ЧТО НУЖНО СДЕЛАТЬ
Выпишите дословно из отрывка о Наугламире фрагмент, начинающийся со слов «В число этих» и продолжающийся до слов «замысла этой вещи.» включительно.

====== ВЫБРАННЫЙ ОТРЫВОК ======

В число этих добавление попадает и такой факт, как изготовление Наугламира гномами для Финрода Фелагунда во времена создания Нарготронда, а также история передачи Наугламира Хурином Тинголу и последующая переделка этого украшения, когда к нему добавляется Сильмарил. Как было показано выше, во всех прочих версиях истории Наугламир-Науглафринг создается гномами для Тингола, причем Сильмарил находится в нем с самого начала – и, таким образом, является частью изначального замысла этой вещи.
На факте редакторского домысла можно было бы остановиться, приняв или отринув его для себя. Однако в действительности перед нами лежит еще немалый материал для исследования вопроса: почему, на каких основаниях возникает именно эта линия сюжета? Этих и хотелось бы заняться далее – чтобы показать, что место, на котором возник Наугламир-из-Нарготронда, вовсе не было пустым. Впрочем, следует иметь в виду, что все изложенное далее, кроме собственно текстов Толкиена, является предположениями и может быть опровергнуто Кристофером Толкиеном, если он когда-нибудь расскажет о написании дориатской главы подробнее.
Для начала возвратимся к той же “Заметке” о 22-й главе. Кристофер Толкиен перечисляет здесь некоторые проблемы, возникавшие при работе с сюжетом. Первым из них он называет вопрос, “как сокровище Нарготронда попало в Дориат”. Как мы помним, “сокровище” это было достаточным по размеру (в конце “Сказания о Турамбаре” упоминается “великий клад, скрытый в мешках или запертый в грубых деревянных сундуках”), чтобы для его переноски потребовались силы многих. Так и происходит в соответствующих текстах. В том же “Сказании” Хурин “собрал под свою руку отряд диких эльфов”, которые в дальнейшем именуются “разбойниками”. Они приносят сокровища к Тинвелинту, но, в отличие от Хурина, не желают уходить ни с чем. Завязывается битва, в которой они в итоге терпят поражение, а все погибшие (с обеих сторон) были затем похоронены в общей могиле, носящей имя Курган Алчности. Мотив “алчности”, жажды золота и сокровищ вообще очень важен для всех действующих лиц в данной версии истории. Кроме того, не менее важно проклятие Мима, которое он накладывает на сокровища перед смертью – оно-то в частности и вызывает упомянутую алчность.

====== ИСХОДНЫЕ ДАННЫЕ ======

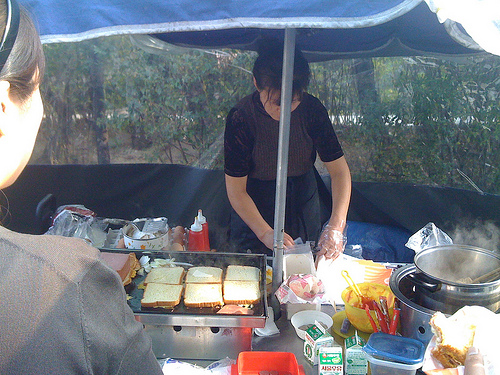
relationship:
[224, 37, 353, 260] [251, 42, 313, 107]
woman has hair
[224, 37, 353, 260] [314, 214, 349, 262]
woman wearing glove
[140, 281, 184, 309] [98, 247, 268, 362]
sandwich on grill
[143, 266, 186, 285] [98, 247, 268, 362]
sandwich on grill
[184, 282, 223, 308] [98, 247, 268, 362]
sandwich on grill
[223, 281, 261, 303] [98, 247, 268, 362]
sandwich on grill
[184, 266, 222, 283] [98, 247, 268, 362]
sandwich on grill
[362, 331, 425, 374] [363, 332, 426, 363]
tupperware has lid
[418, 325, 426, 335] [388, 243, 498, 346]
hole in pot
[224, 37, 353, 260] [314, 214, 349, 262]
woman has glove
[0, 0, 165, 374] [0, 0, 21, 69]
woman has hairband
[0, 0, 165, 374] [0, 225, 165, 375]
woman has shirt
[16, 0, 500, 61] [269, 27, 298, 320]
tent has pole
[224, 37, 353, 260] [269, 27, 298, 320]
woman behind pole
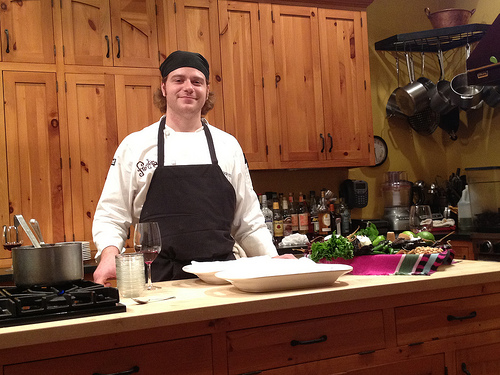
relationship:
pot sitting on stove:
[11, 219, 85, 282] [0, 276, 126, 331]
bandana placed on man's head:
[160, 50, 208, 77] [162, 51, 209, 112]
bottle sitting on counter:
[317, 190, 331, 238] [269, 231, 474, 253]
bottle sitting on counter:
[296, 190, 310, 231] [269, 231, 474, 253]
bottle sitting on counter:
[272, 194, 284, 241] [269, 231, 474, 253]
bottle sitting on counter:
[279, 196, 293, 239] [269, 231, 474, 253]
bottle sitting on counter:
[338, 198, 352, 233] [269, 231, 474, 253]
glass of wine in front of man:
[134, 218, 162, 288] [91, 48, 296, 288]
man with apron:
[91, 48, 296, 288] [139, 115, 235, 279]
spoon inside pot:
[13, 213, 41, 249] [11, 219, 85, 282]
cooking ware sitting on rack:
[424, 4, 478, 28] [374, 21, 490, 54]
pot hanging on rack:
[448, 43, 487, 109] [374, 21, 490, 54]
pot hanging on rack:
[428, 48, 460, 116] [374, 21, 490, 54]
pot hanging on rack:
[397, 48, 428, 115] [374, 21, 490, 54]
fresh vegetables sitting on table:
[303, 220, 446, 261] [0, 257, 499, 373]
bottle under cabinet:
[317, 190, 331, 238] [269, 0, 378, 167]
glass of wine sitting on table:
[134, 218, 162, 288] [0, 257, 499, 373]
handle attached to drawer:
[446, 310, 479, 323] [394, 278, 499, 347]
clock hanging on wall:
[372, 134, 387, 168] [246, 0, 499, 221]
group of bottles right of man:
[252, 187, 351, 240] [91, 48, 296, 288]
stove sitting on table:
[0, 276, 126, 331] [0, 257, 499, 373]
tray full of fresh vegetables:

======

РЕЗУЛЬТАТ ВЫПОЛНЕНИЯ
В число этих добавление попадает и такой факт, как изготовление Наугламира гномами для Финрода Фелагунда во времена создания Нарготронда, а также история передачи Наугламира Хурином Тинголу и последующая переделка этого украшения, когда к нему добавляется Сильмарил. Как было показано выше, во всех прочих версиях истории Наугламир-Науглафринг создается гномами для Тингола, причем Сильмарил находится в нем с самого начала – и, таким образом, является частью изначального замысла этой вещи.